▸ **DATA FOR THE TASK**
-=-=-=-=-

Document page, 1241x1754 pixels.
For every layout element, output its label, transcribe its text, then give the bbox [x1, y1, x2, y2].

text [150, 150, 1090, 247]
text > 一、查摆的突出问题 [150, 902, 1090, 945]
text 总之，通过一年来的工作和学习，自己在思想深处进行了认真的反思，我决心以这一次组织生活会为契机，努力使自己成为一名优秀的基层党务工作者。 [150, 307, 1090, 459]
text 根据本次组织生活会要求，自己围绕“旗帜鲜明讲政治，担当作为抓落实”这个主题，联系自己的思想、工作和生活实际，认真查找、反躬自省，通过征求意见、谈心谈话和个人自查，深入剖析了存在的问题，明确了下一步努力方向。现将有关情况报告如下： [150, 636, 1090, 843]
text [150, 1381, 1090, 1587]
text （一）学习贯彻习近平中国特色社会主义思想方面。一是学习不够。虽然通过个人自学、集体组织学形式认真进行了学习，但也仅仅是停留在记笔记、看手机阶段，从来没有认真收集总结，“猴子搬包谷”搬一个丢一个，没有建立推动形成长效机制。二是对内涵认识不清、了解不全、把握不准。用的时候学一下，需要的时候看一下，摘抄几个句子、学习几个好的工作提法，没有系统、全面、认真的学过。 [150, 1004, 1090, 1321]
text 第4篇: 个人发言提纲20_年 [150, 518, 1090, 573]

-=-=-=-=-

▸ **PROBLEM REQUIREMENTS**
Restate the data in full so that no line differs from the original.

▸ **RESULT FOR THIS TASK**
Document page, 1241x1754 pixels.
For every layout element, output its label, transcribe its text, then give the bbox [x1, y1, x2, y2].

text [150, 150, 1090, 247]
text > 一、查摆的突出问题 [150, 902, 1090, 945]
text 总之，通过一年来的工作和学习，自己在思想深处进行了认真的反思，我决心以这一次组织生活会为契机，努力使自己成为一名优秀的基层党务工作者。 [150, 307, 1090, 459]
text 根据本次组织生活会要求，自己围绕“旗帜鲜明讲政治，担当作为抓落实”这个主题，联系自己的思想、工作和生活实际，认真查找、反躬自省，通过征求意见、谈心谈话和个人自查，深入剖析了存在的问题，明确了下一步努力方向。现将有关情况报告如下： [150, 636, 1090, 843]
text [150, 1381, 1090, 1587]
text （一）学习贯彻习近平中国特色社会主义思想方面。一是学习不够。虽然通过个人自学、集体组织学形式认真进行了学习，但也仅仅是停留在记笔记、看手机阶段，从来没有认真收集总结，“猴子搬包谷”搬一个丢一个，没有建立推动形成长效机制。二是对内涵认识不清、了解不全、把握不准。用的时候学一下，需要的时候看一下，摘抄几个句子、学习几个好的工作提法，没有系统、全面、认真的学过。 [150, 1004, 1090, 1321]
text 第4篇: 个人发言提纲20_年 [150, 518, 1090, 573]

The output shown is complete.